Nijinsky didn't even place in the online poll mentioned above, and it's not hard to understand why. Despite
obviously having been a
labor of love for Ross and Kaye, this film is one of those biographical dramas that looks and sounds great but has
absolutely nothing with
which to connect on a heart level. What's so odd about
Nijinsky is how it flirts with supposedly scandalously
sexual behavior—
Nijinsky's
homosexual affair with Diaghilev is a major plot point—without ever raising the cinematic temperature even one degree.
This might be
simply
due to the fact that in 1980 the filmmakers just couldn't effectively portray a gay love affair, but even so, the film is
awfully stuffy, with none
of
the passion it really needed to have in order to rise above turgid melodrama. (As it stands, the film received a frankly ill
fitting R rating,
probably due to a couple of lip kisses between Diaghilev and Nijinsky.
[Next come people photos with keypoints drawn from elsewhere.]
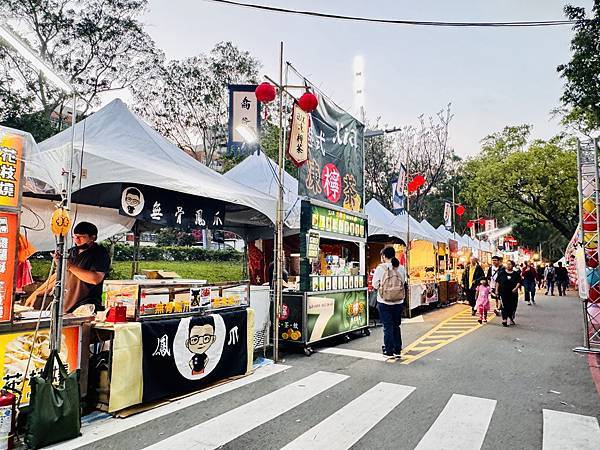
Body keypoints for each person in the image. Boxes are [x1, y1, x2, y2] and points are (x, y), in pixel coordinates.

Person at [25, 221, 111, 312]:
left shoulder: (99, 253)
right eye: (75, 237)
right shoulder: (71, 252)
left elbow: (95, 279)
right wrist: (37, 292)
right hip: (66, 305)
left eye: (82, 237)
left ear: (93, 238)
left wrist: (69, 266)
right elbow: (58, 276)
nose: (77, 240)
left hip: (86, 307)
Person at [372, 247, 406, 359]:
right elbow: (404, 281)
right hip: (399, 301)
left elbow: (375, 285)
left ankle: (389, 350)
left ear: (384, 256)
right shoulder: (401, 267)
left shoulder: (380, 268)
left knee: (387, 326)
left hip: (384, 301)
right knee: (396, 325)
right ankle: (397, 349)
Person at [496, 260, 522, 327]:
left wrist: (516, 288)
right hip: (504, 292)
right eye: (507, 264)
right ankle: (504, 319)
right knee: (504, 306)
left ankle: (510, 317)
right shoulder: (502, 273)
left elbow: (519, 282)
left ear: (513, 265)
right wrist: (496, 290)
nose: (508, 265)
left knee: (512, 306)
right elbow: (498, 282)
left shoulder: (516, 274)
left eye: (510, 264)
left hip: (513, 293)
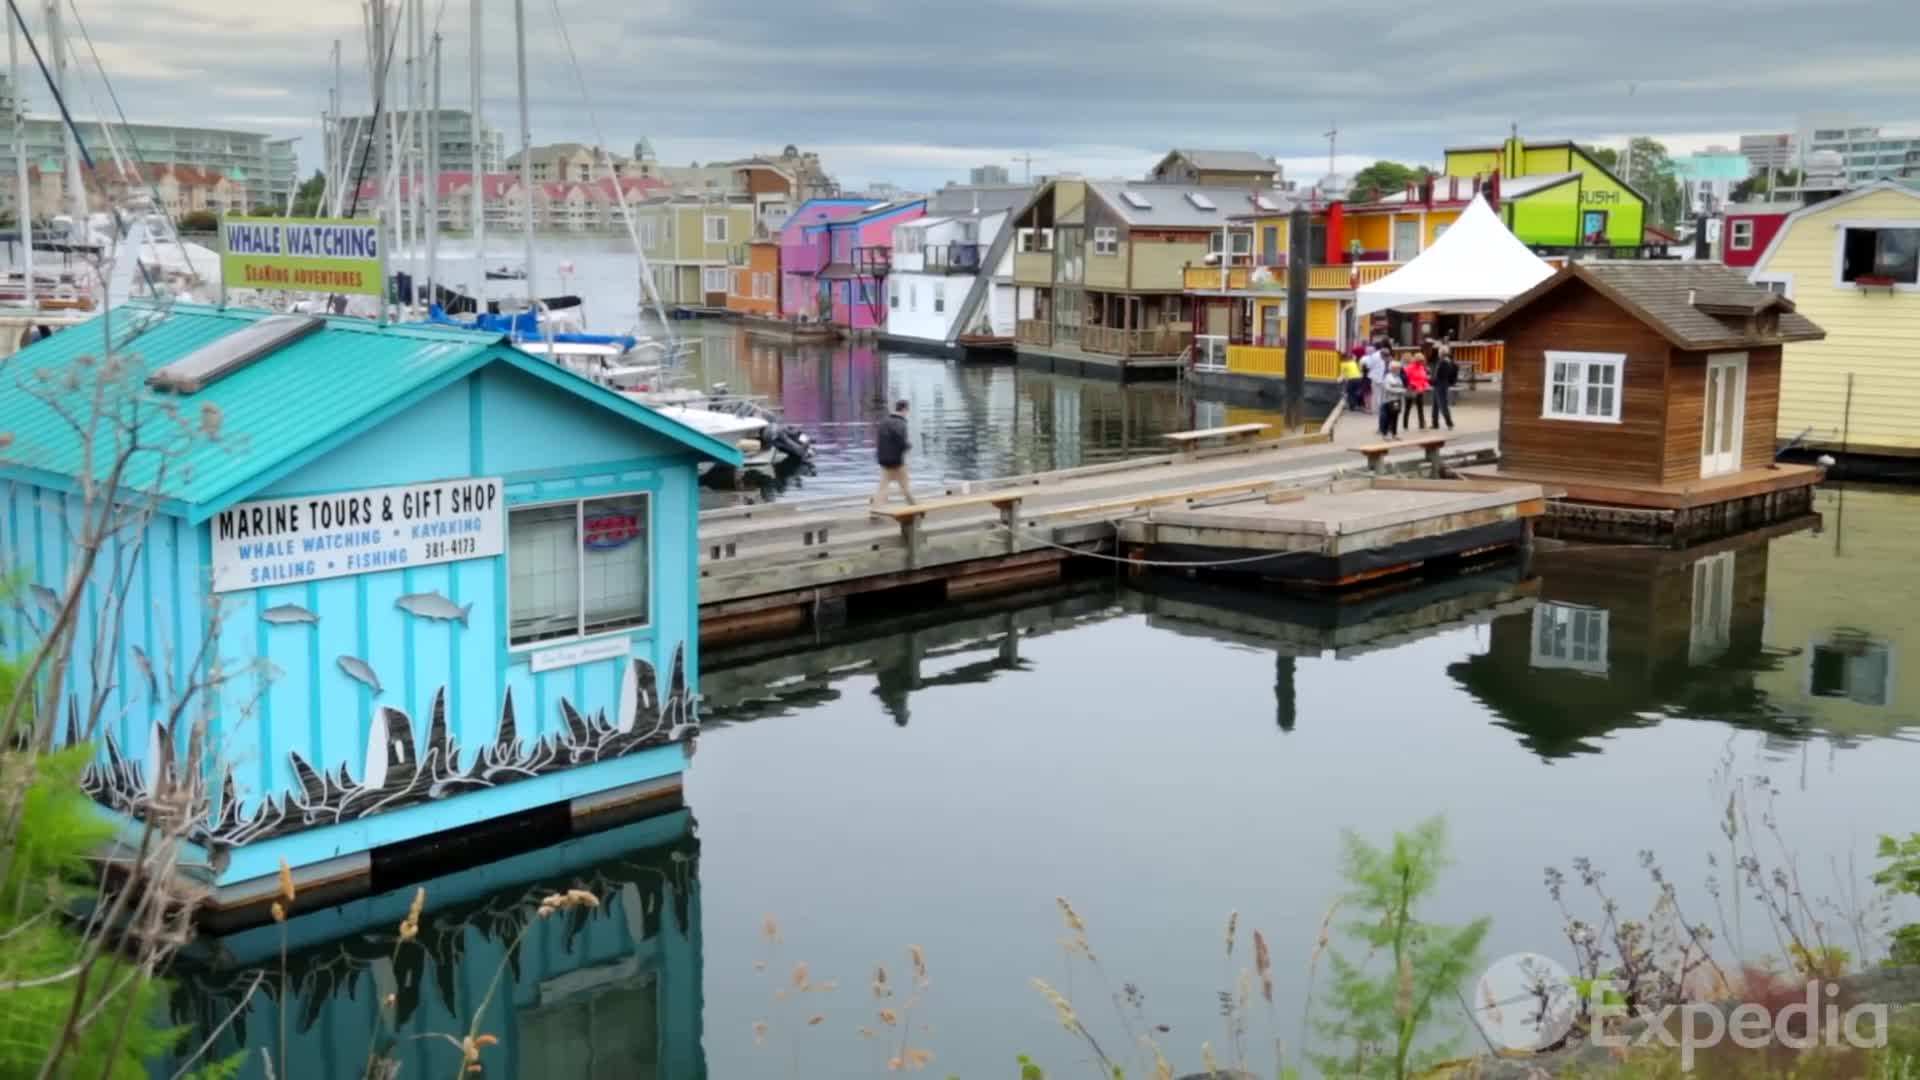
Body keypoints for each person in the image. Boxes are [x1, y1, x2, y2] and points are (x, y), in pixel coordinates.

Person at [873, 399, 915, 506]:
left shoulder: (884, 422)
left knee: (883, 487)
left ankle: (875, 509)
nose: (907, 413)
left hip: (883, 459)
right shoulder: (901, 423)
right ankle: (914, 507)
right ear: (904, 409)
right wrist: (908, 446)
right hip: (896, 461)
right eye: (907, 410)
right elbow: (901, 441)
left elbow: (879, 441)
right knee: (905, 486)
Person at [1403, 349, 1432, 431]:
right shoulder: (1409, 368)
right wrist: (1413, 385)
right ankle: (1405, 425)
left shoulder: (1422, 368)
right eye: (1421, 361)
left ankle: (1422, 425)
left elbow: (1424, 379)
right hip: (1411, 390)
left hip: (1420, 391)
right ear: (1417, 360)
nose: (1423, 363)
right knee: (1407, 408)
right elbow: (1406, 379)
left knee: (1420, 408)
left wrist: (1426, 385)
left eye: (1423, 361)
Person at [1432, 342, 1458, 431]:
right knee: (1435, 404)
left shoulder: (1442, 363)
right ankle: (1435, 423)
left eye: (1439, 352)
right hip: (1444, 384)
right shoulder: (1451, 362)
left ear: (1441, 353)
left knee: (1442, 405)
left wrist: (1431, 381)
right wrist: (1451, 382)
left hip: (1440, 384)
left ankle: (1449, 423)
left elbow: (1437, 375)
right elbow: (1454, 373)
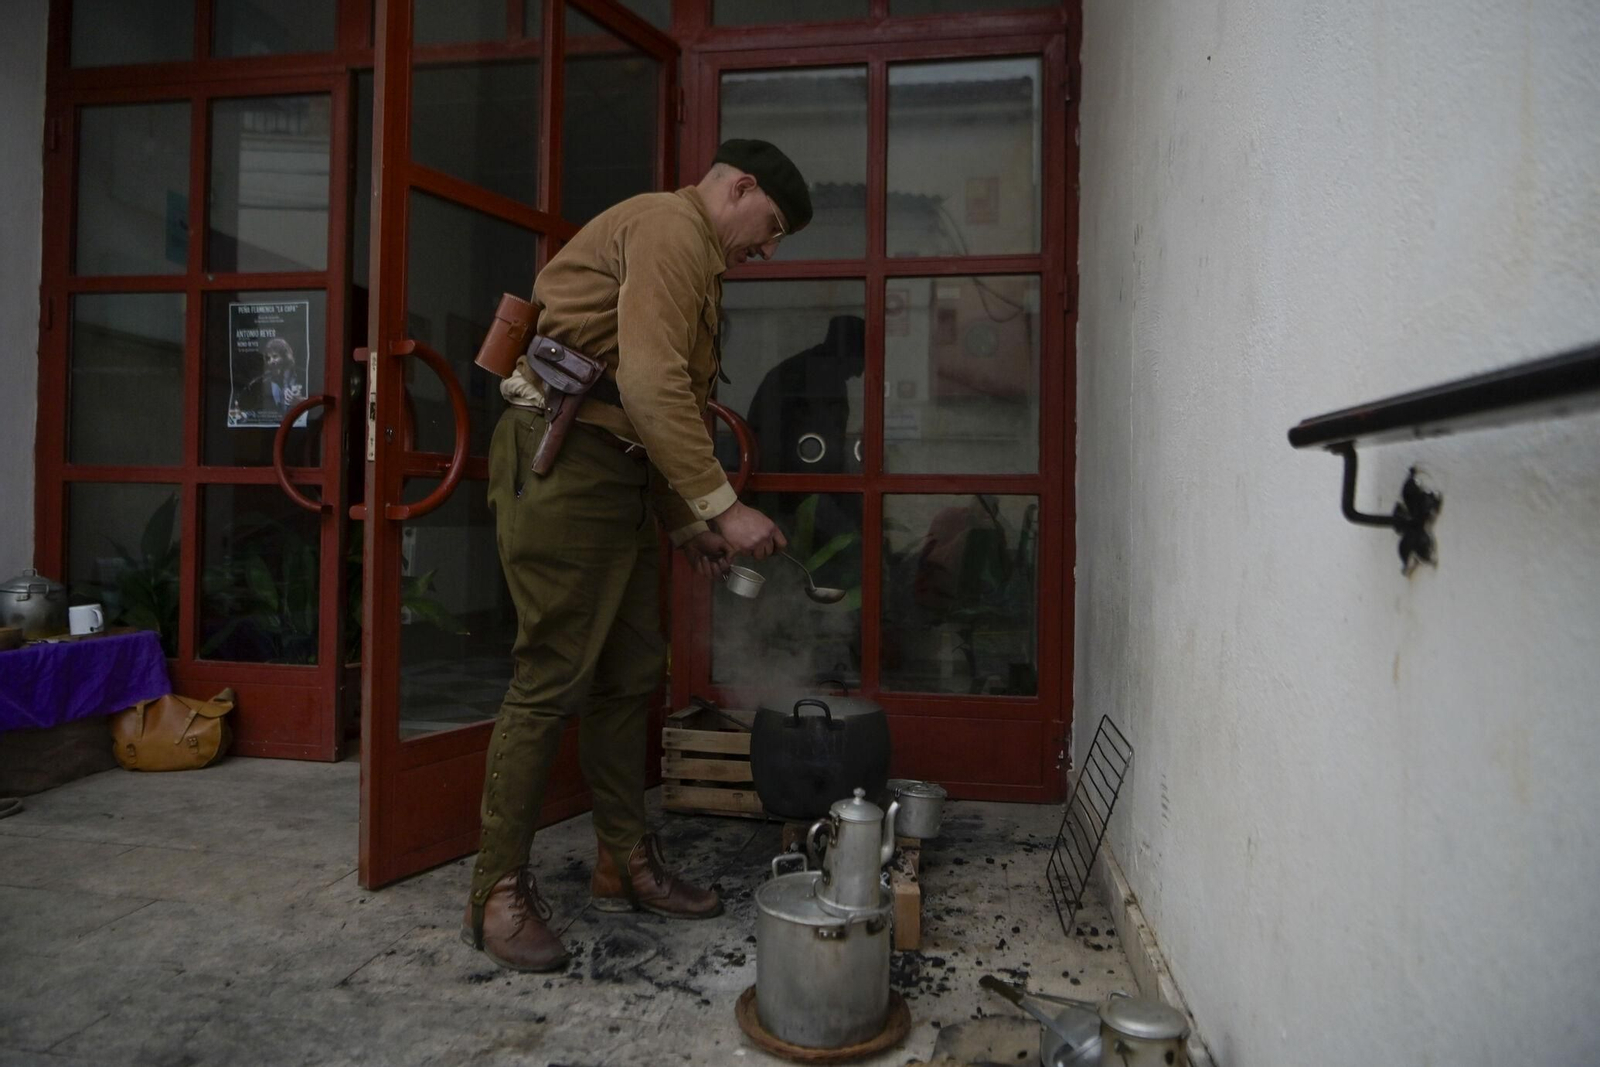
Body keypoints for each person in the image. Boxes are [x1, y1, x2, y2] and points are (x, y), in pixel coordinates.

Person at [462, 140, 810, 973]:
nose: (765, 250)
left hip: (610, 469)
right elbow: (651, 385)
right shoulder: (670, 226)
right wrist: (724, 505)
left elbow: (646, 408)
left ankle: (623, 860)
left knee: (628, 676)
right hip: (562, 462)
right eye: (768, 228)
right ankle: (494, 891)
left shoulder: (693, 256)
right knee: (551, 674)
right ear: (739, 186)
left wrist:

It's also interesting to note how Ross emulates,
if not outright apes,
that "other" quasi-gay themed film of just a few years prior,
Death in Venice, with Bates looking suspiciously like
Dirk Bogarde in a
white suit and
wide brimmed hat whilst lounging on the beaches of Italy. Ironically,
Death in Venice received a PG rating,
despite being at least as
supposedly provocative.)
American Ballet Theater star soloist George De La Pena had his first starring film role as Nijinsky, and while his dance
sequences are
stupendously effective, his performance chops aren't able to keep up with the film's
real star, Alan Bates, giving
a nicely understated
if just slightly smarmy performance as impresario Sergei Diaghilev. The film actually starts with Nijinsky locked away in
an institution (the
dancer would spend most of his life institutionalized after a devastating series of breakdowns), and then drifts into the
familiar biographic
film trope of a flashback to divulge how he ended up there. Ross and screenwriter Hugh Wheeler (who wrote the book
for the lovely
Stephen Sondheim musicalization of Bergman's
Smiles of a Summer Night, A Little Night Music) simply give us a
chronological account
of Nijinsky's glory years with Ballets Russes, replete with little establishing shots and subtitles letting us know where
we are and what
month and year it is. This therefore becomes almost more of a calendar or datebook rather than a drama with some
sort of emotional arc.
Jeremy Irons also made his film debut in
Nijinsky, playing choreographer Mikhail Fokine as an uptight little brat
who throws vicious
tantrums when he doesn't get his way. Ross' goddaughter Leslie Browne, who made such an impact (and received an
Academy Award
nomination) in
The Turning Point, is here cast as a scheming woman out to land Nijinsky as her own (and who
later marries him), and
she is one of the film's fatal
flaws. She simply doesn't have the dramatic
gravitas to pull off this role, and that leaves one of the film's
central tenets—that
Nijinsky's internal conflict between his heterosexual and homosexual leanings led to his breakdown—strangely lopsided
and ineffective.
The film is nonetheless extremely handsome and some of its historical recreations are very effective, including the
wonderfully disastrous
premiere of Stravinsky's
Le Sacre du Printemps, replete with Nijinsky frantically standing in the wings screaming
out the beats of
each measure to his dancers while the audience riots in the hall. In fact, it's probably the historical recreations of some
of these iconic
dances that remains
Nijinsky's overall strongest selling point. For a man who reinvented the world of modern
ballet in his own
image, perhaps that's more than fitting.